▶ [Task to carry out] In the entries below, find each line with the word "enumerate" and return it.

Rendered images with source text:
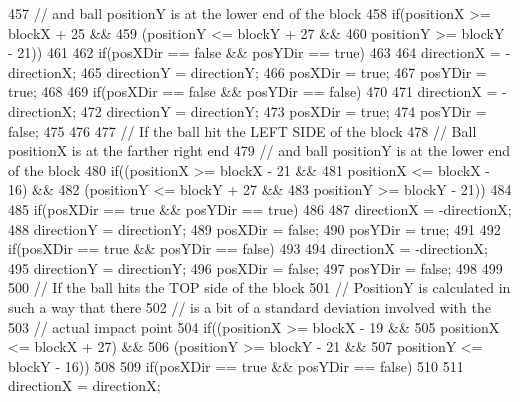 \begin{DoxyCode}
{{{{457                 // and ball positionY is at the lower end of the block
458                 if(positionX >= blockX + 25 &&
459                    (positionY <= blockY + 27 &&
460                     positionY >= blockY - 21))
461                 {
462                     if(posXDir == false && posYDir == true)
463                     {
464                         directionX = -directionX;
465                         directionY = directionY;
466                         posXDir = true;
467                         posYDir = true;
468                     }
469                     if(posXDir == false && posYDir == false)
470                     {
471                         directionX = -directionX;
472                         directionY = directionY;
473                         posXDir = true;
474                         posYDir = false;
475                     }
476                 }
477                 // If the ball hit the LEFT SIDE of the block
478                 // Ball positionX is at the farther right end
479                 // and ball positionY is at the lower end of the block
480                 if((positionX >= blockX - 21 &&
481                     positionX <= blockX - 16) &&
482                    (positionY <= blockY + 27 &&
483                     positionY >= blockY - 21))
484                 {
485                     if(posXDir == true && posYDir == true)
486                     {
487                         directionX = -directionX;
488                         directionY = directionY;
489                         posXDir = false;
490                         posYDir = true;
491                     }
492                     if(posXDir == true && posYDir == false)
493                     {
494                         directionX = -directionX;
495                         directionY = directionY;
496                         posXDir = false;
497                         posYDir = false;
498                     }
499                 }
500                 // If the ball hits the TOP side of the block
501                 // PositionY is calculated in such a way that there
502                 // is a bit of a standard deviation involved with the
503                 // actual impact point
504                 if((positionX >= blockX - 19 &&
505                     positionX <= blockX + 27) &&
506                    (positionY >= blockY - 21 &&
507                     positionY <= blockY - 16))
508                 {
509                     if(posXDir == true && posYDir == false)
510                     {
511                         directionX = directionX;
}}}}}}
\end{DoxyCode}

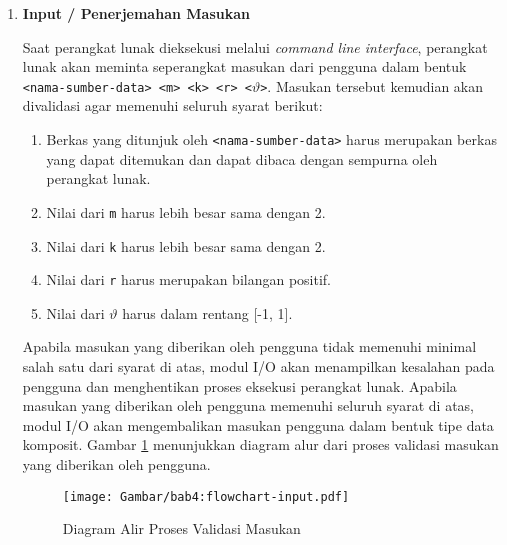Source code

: \begin{enumerate}
    \item \textbf{Input / Penerjemahan Masukan}
    
    Saat perangkat lunak dieksekusi melalui \textit{command line interface}, perangkat lunak akan meminta seperangkat masukan dari pengguna dalam bentuk \texttt{<nama-sumber-data> <m> <k> <r> <$\vartheta$>}. Masukan tersebut kemudian akan divalidasi agar memenuhi seluruh syarat berikut:
    
    \begin{enumerate}
        \item Berkas yang ditunjuk oleh \texttt{<nama-sumber-data>} harus merupakan berkas yang dapat ditemukan dan dapat dibaca dengan sempurna oleh perangkat lunak.
        \item Nilai dari \texttt{m} harus lebih besar sama dengan 2.
        \item Nilai dari \texttt{k} harus lebih besar sama dengan 2.
        \item Nilai dari \texttt{r} harus merupakan bilangan positif.
        \item Nilai dari $\vartheta$ harus dalam rentang [-1, 1].
    \end{enumerate}
    
    Apabila masukan yang diberikan oleh pengguna tidak memenuhi minimal salah satu dari syarat di atas, modul I/O akan menampilkan kesalahan pada pengguna dan menghentikan proses eksekusi perangkat lunak. Apabila masukan yang diberikan oleh pengguna memenuhi seluruh syarat di atas, modul I/O akan mengembalikan masukan pengguna dalam bentuk tipe data komposit. Gambar \ref{bab4:flowchart-input} menunjukkan diagram alur dari proses validasi masukan yang diberikan oleh pengguna.
    
    \iffalse
    
    Untuk mempermudah proses implementasi perangkat lunak, fungsionalitas ini akan diimplementasikan menggunakan bantuan pustaka C++ yang bernama \texttt{argparse}. Pustaka \texttt{argparse} dipilih karena memiliki kemampuan untuk mempermudah konversi tipe data menjadi tipe data yang sesuai serta menyediakan fitur untuk menampilkan bantuan penggunaan perangkat lunak dalam bentuk \textit{command line interface} pada pengguna.
    
    \fi
    
    \begin{figure}[t]
        \centering
        \texttt{[image: Gambar/bab4:flowchart-input.pdf]}
        \caption{Diagram Alir Proses Validasi Masukan}
        \label{bab4:flowchart-input}
    \end{figure}
    

\end{enumerate}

▶ [Answer to this exercise]
: \begin{enumerate}
    \begin{enumerate}
    \end{enumerate}
\end{enumerate}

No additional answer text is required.